Seized again, the three defiant Quakers were hauled into court in October 1659. Robinson asked permission to read a statement explaining their defiance of Massachusetts law but the fiery Governor Endecott thundered: “You shall not read it!” Endecott charged that “neither whipping nor cutting off ears, nor banishment upon pain of death will keep ye from among us.” He therefore sentenced them to hang. The death penalty had now passed from threat to reality. Marmaduke Stevenson retorted: “The Lord hath said... the same day ye put his servants to death shall... you be curst forevermore.... Therefore in love to you all I exhort you to take warning before it be too late.”

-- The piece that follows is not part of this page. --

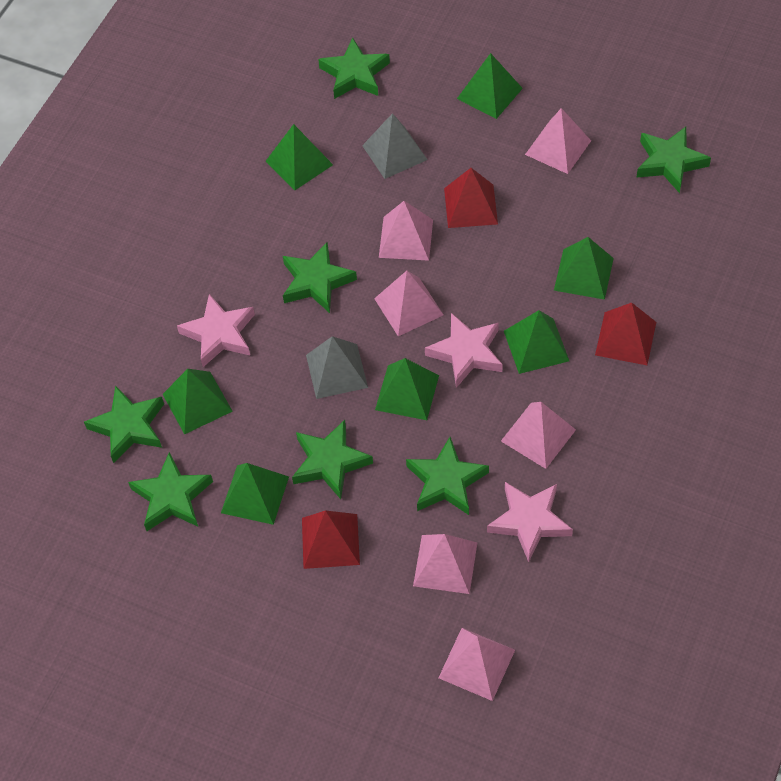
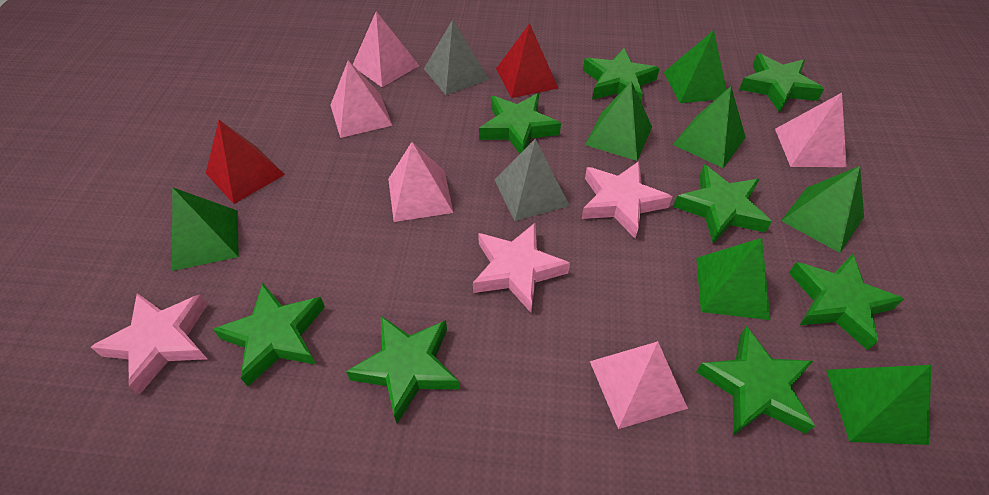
green star: [84,385,164,463] [128,452,213,531] [283,242,357,313] [292,420,373,499] [318,38,390,99] [406,437,489,515] [636,127,711,193] = 7 -> [213,283,325,386] [346,316,459,423] [479,93,561,154] [583,48,660,101] [673,165,772,244] [696,326,815,435] [739,54,824,113] [789,254,904,350] = 8
pink pyramid: [374,271,443,336] [379,201,433,261] [413,534,477,594] [439,628,515,701] [501,402,576,469] [525,108,591,174] = 6 -> [330,60,393,138] [353,11,419,87] [388,142,453,222] [590,341,688,429] [775,93,847,167] = 5
red pyramid: [302,510,360,569] [444,168,498,228] [595,303,656,365] = 3 -> [206,120,285,204] [496,23,558,98] = 2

Nine days later, on October 27, the three condemned Quakers were led to their public hanging—the first execution for religion on American soil. It was a dramatic day on Boston Common and angry opposition among the people led the authorities to bring out a hundred armed soldiers to stand guard over the proceedings. When the condemned trio were led out of the prison, the soldiers deliberately drowned out the prisoners when they attempted to address the restive crowd. Reverend John Wilson contributed to the day’s festivities by taunting Robinson. As Robinson and Stevenson
were about to be hanged, the former addressed the throng: “We are not evil doers,” he cried, “but witnesses to the truth and to the inner light of Christ.” Vigilant to the end, the Reverend Mr. Wilson shouted: “Be silent, thou art going to die with a lie on thy mouth.” “Hang them or die!” Wilson exhorted and the two Quakers were duly killed. Mary Dyer had gained a reprieve, but with calculated brutality the authorities did not tell her this until the halter was around her neck.

Driven back to Rhode Island, Mary Dyer remained undaunted, and again went back to Massachusetts Bay. Again condemned to death, Mary denied the validity of the law and declared that she had returned to bear witness against it. Upon refusing to agree to return to Rhode Island to stay, Mary Dyer was hanged on June 1, 1660. Perhaps the contemporaneous Quaker historian George Bishop was right and Mary Dyer indeed had the last word. For Bishop wrote, addressing the Massachusetts Bay: “Your bloody laws were snapped asunder by a woman, who, trampling upon you and your laws and your halter and your gallows and your priests, is set down at the right hand of God.”

And still the indomitable Quakers kept coming. Among the most determined to bear witness was William Leddra. Again and again, Leddra had visited Massachusetts, had been whipped, starved, and driven out, only to return. Now Leddra was being dragged into court in his shackles, having been chained to a log of wood all winter. He was charged with sympathizing with the executed Quakers, with using “thee” and “thou,” with refusing to remove his hat—in sum, with being a Quaker. Promised his life if he recanted his faith, Leddra answered: “What, act so that every man who meets me would say, ‘this is the man that has forsaken the God of his salvation!’” When a magistrate asked Leddra if he would agree to go to England if released, the prisoner coolly replied, “I have no business there.” “Then you shall be hanged,” retorted the magistrate. Leddra appealed to the laws of England, but the court held—as might be expected—that England had no jurisdiction in the case, and pronounced the sentence of death.

Still chained to the log, Leddra calmly wrote shortly before his execution:

I testify... that the noise of the whip on my back, all the imprisonments, and banishments on pain of death, and the loud threatenings of a halter did no more affright me, through the strength and power of God, than if they had threatened to bind a spider’s web to my finger.... I desire to follow my forefathers in suffering and in joy. My spirit waits and worships at the feet of Immanuel.

On March 14, 1661, William Leddra was led out to his execution on Boston Common. Once again, the heavily armed guard prevented him from addressing the crowd. But as the officers were taking him to the gallows, Leddra cried out: “For bearing my testimony for the Lord against deceivers and the deceived I am brought here to suffer.” The people were so moved by Leddra’s calmness and nobility that again the crowd threatened
and once again the vigilant Reverend Mr. Wilson stepped into the breach, explaining to the people that many such criminals are willing to die for their “delusions.”